**Tasks to complete:**
[A] Answer the following questions using the letter to the editor about protesting in Rio Rancho.
(i) Since what month and year has the writer lived in Rio Rancho?
(ii) What brought the writer to Rio Rancho?
(iii) Which of the movement's protests was held in Rio Rancho on Sept. 12?
[B] Extend the letter to the editor about protesting in Rio Rancho, picking up from its final sentence.

+++ Document extract

Editor:

I have been a resident of Rio Rancho since October 2015. The United States Air Force brought me here. I was excited and hopeful to fulfill my last military assignment and live a “regular” life as a civilian. However, the death of George Floyd rocked me to my core, shook my Spirit, and woke me up from the slumber of believing that I was an equal human in America. I have been speaking out and protesting ever since another senseless loss of the black man for a trivial crime.  I started the Black New Mexico Movement and we held our third protest here in Rio Rancho, New Mexico on Sept. 12.

++++++
+++ Data

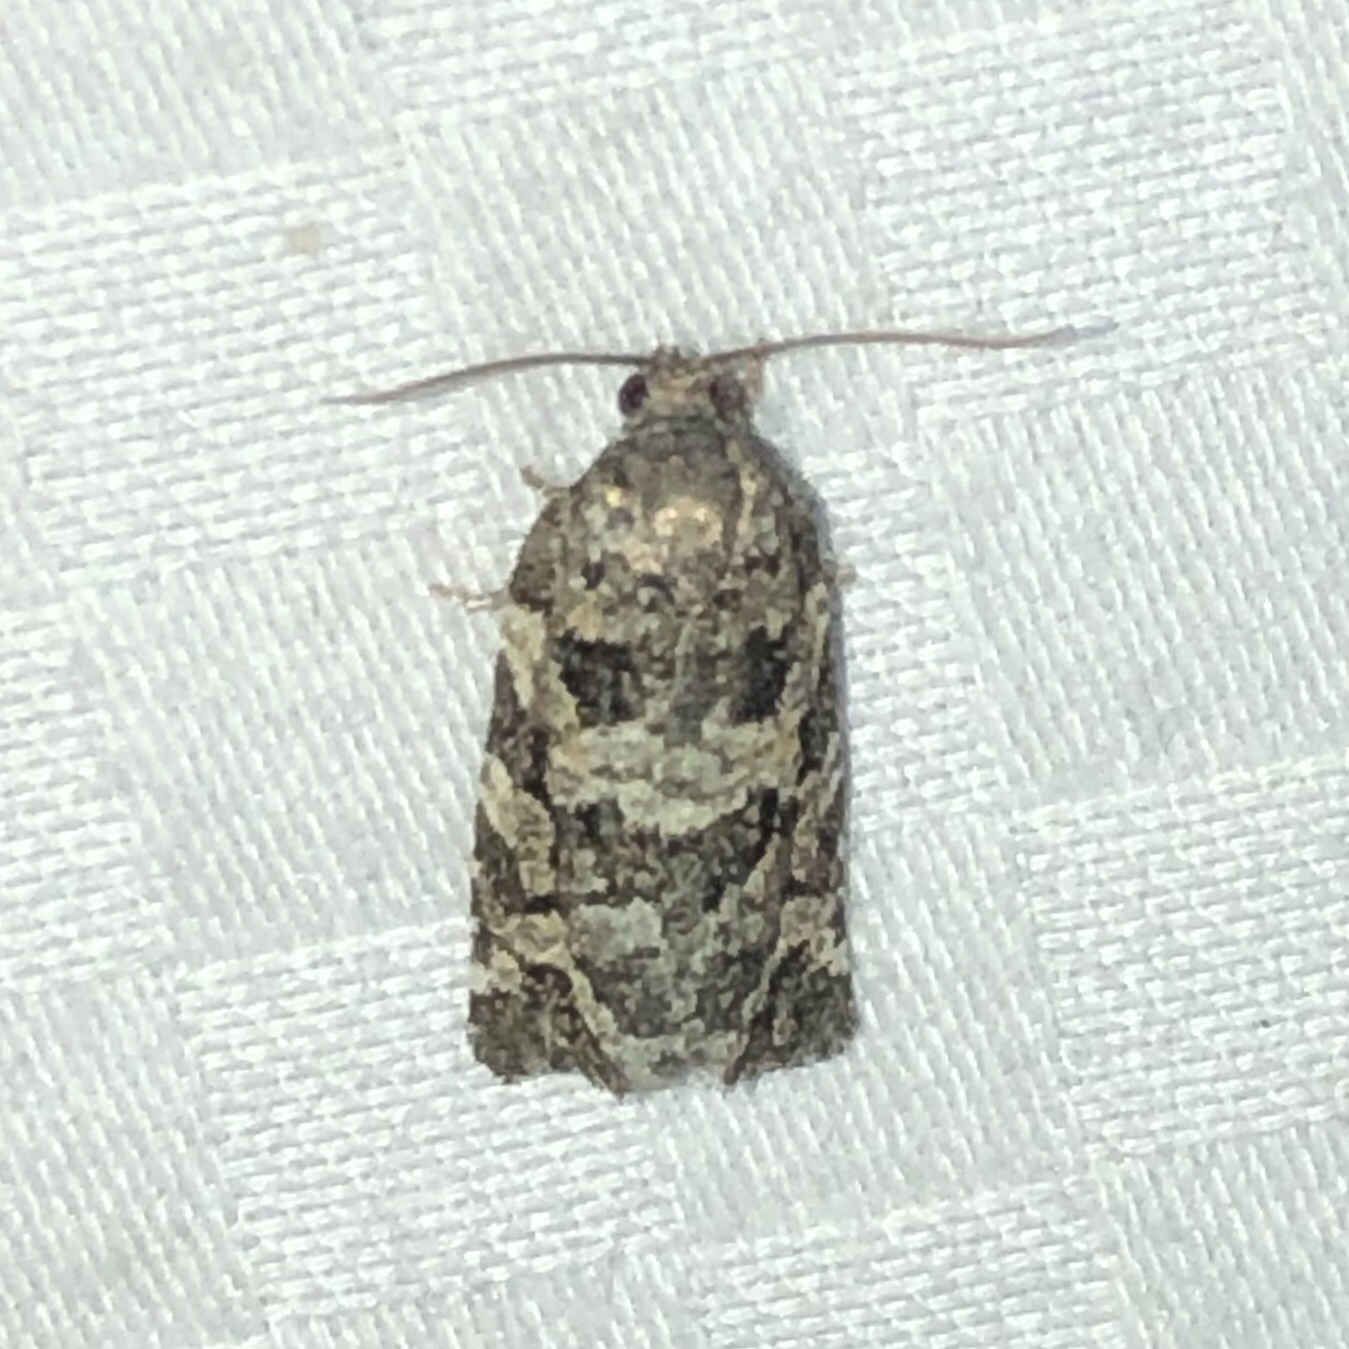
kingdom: Animalia
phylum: Arthropoda
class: Insecta
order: Lepidoptera
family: Tortricidae
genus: Archips
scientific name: Archips packardiana
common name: Spring spruce needle moth
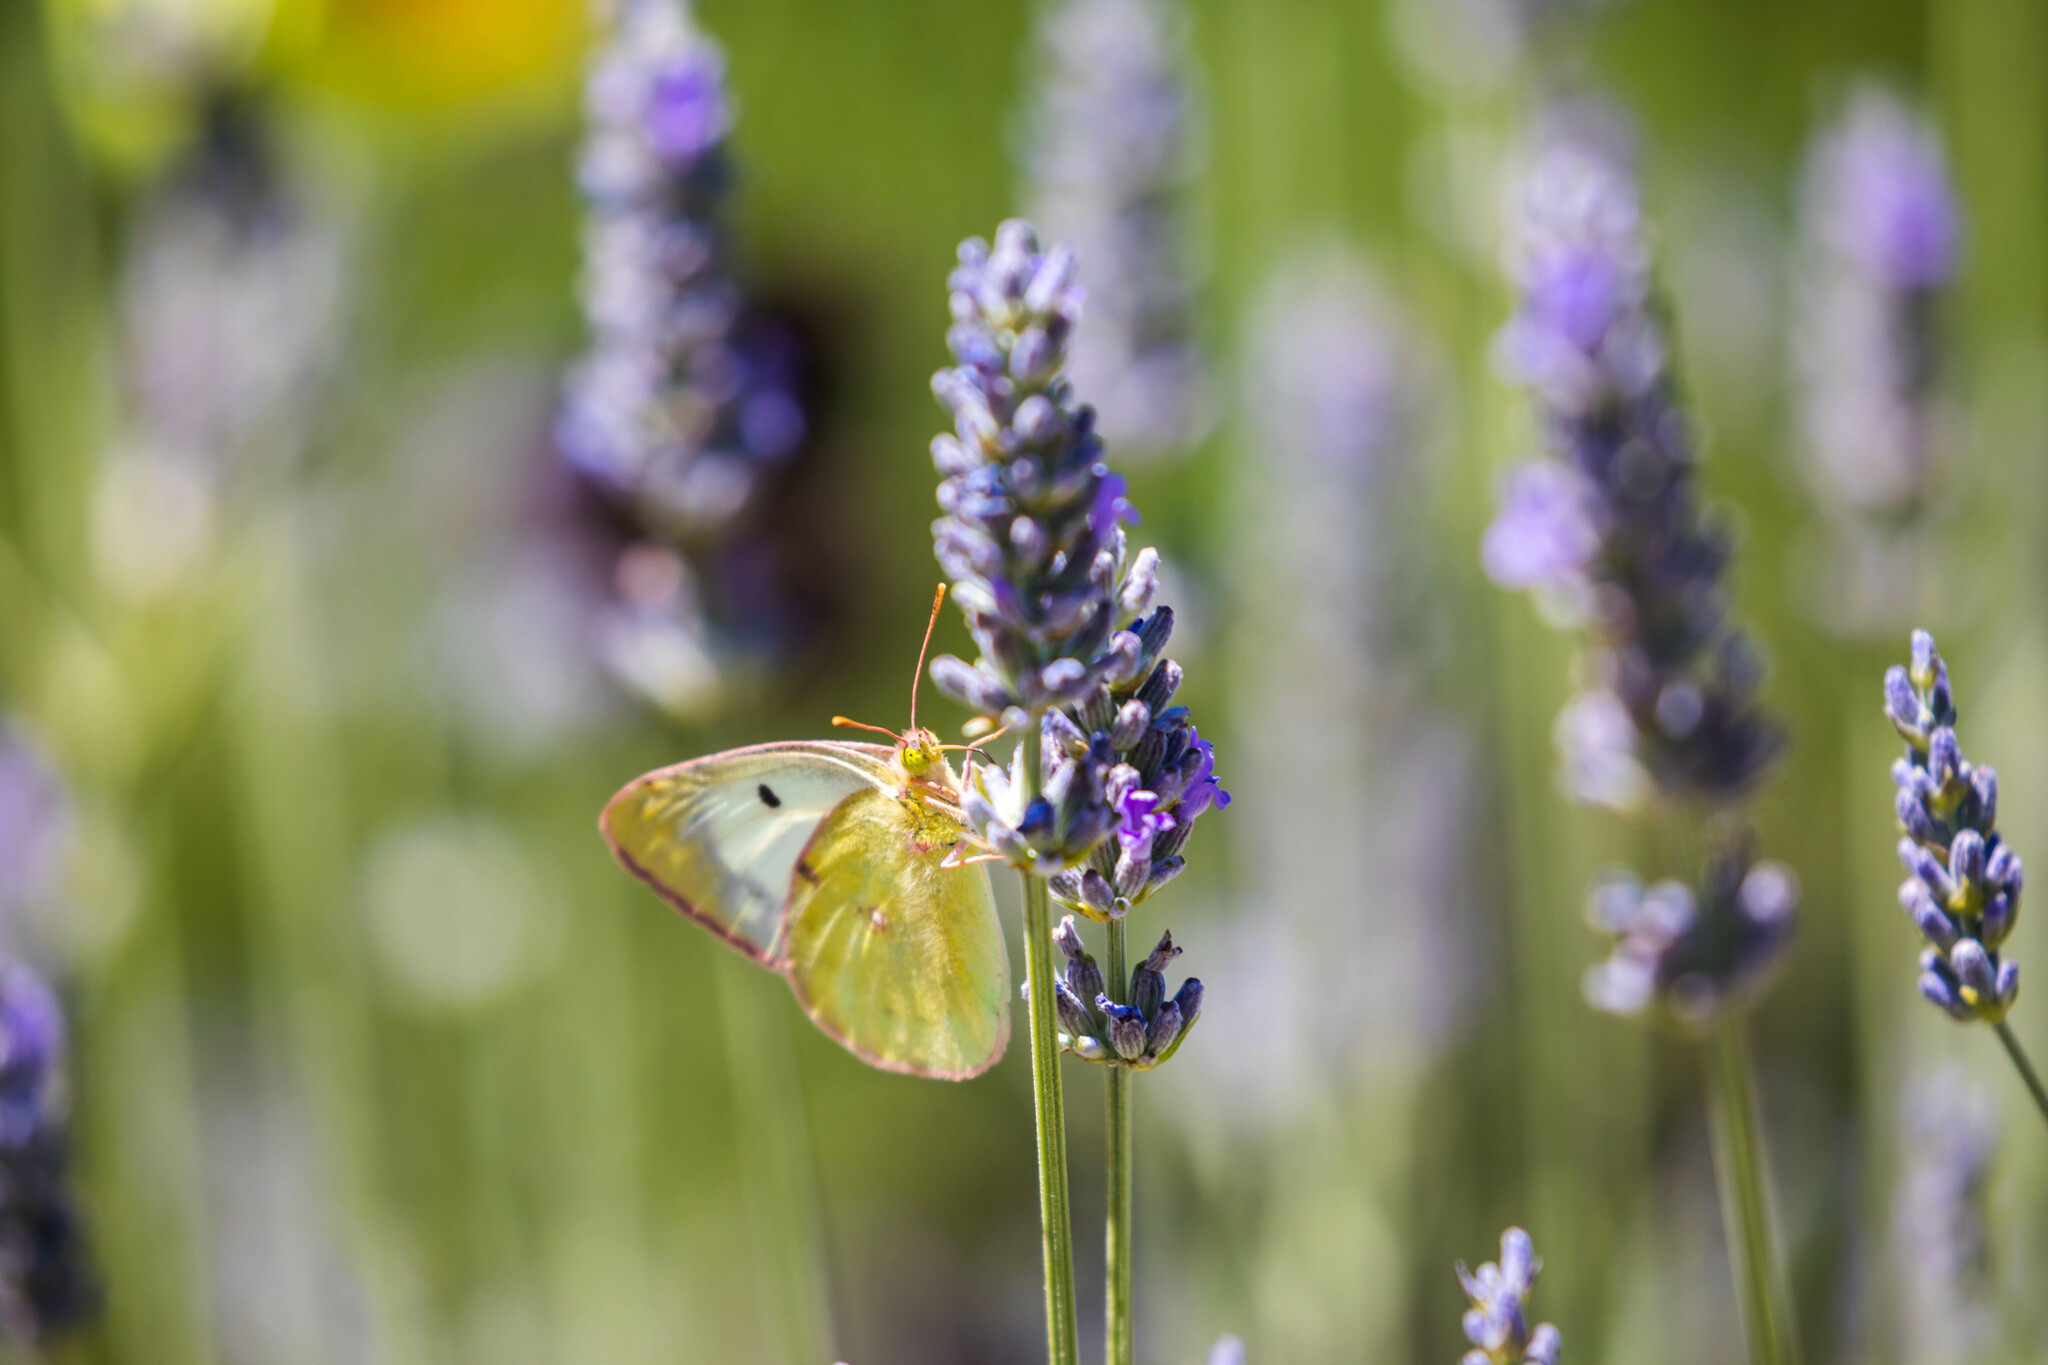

++++++

**Task results:**
[A]
(i) October 2015
(ii) The United States Air Force
(iii) Its third protest

[B]
I was surprised to be met by so much opposition within what is supposed to be, “my” community. The people who chose to protest against us were calling themselves “patriots” and it was appalling. When you look up the term “patriot”, Webster’s dictionary defines a patriot as “a person who vigorously supports their country and is prepared to defend it against enemies or detractors”. I ask you, “Was my twenty years serving my country, not enough to be seen as a “patriot”?  I must ask you was the time I served in Afghanistan getting shot at and bombed while being embedded with the Combined Explosive Exploitation Cell (CEXC) not enough for me to be seen as a patriot and to be apart of Rio Rancho? The 16-18 hour days I worked in Kuwait to send troops homes for emergency situations and rest and recuperation leave, was that not enough? Am I still not enough to be included in the fiber of America?

I heard someone say, “This is the part where Black Lives Matter gets stomped,” “I should hit them with a rock” and “Go back where you came from.” I heard people yelling “all lives matter.” I ask you, if all lives actually mattered, then why weren’t the anti-protesters on the side of the Black New Mexico Movement of Rio Rancho to show that my black life does indeed matter?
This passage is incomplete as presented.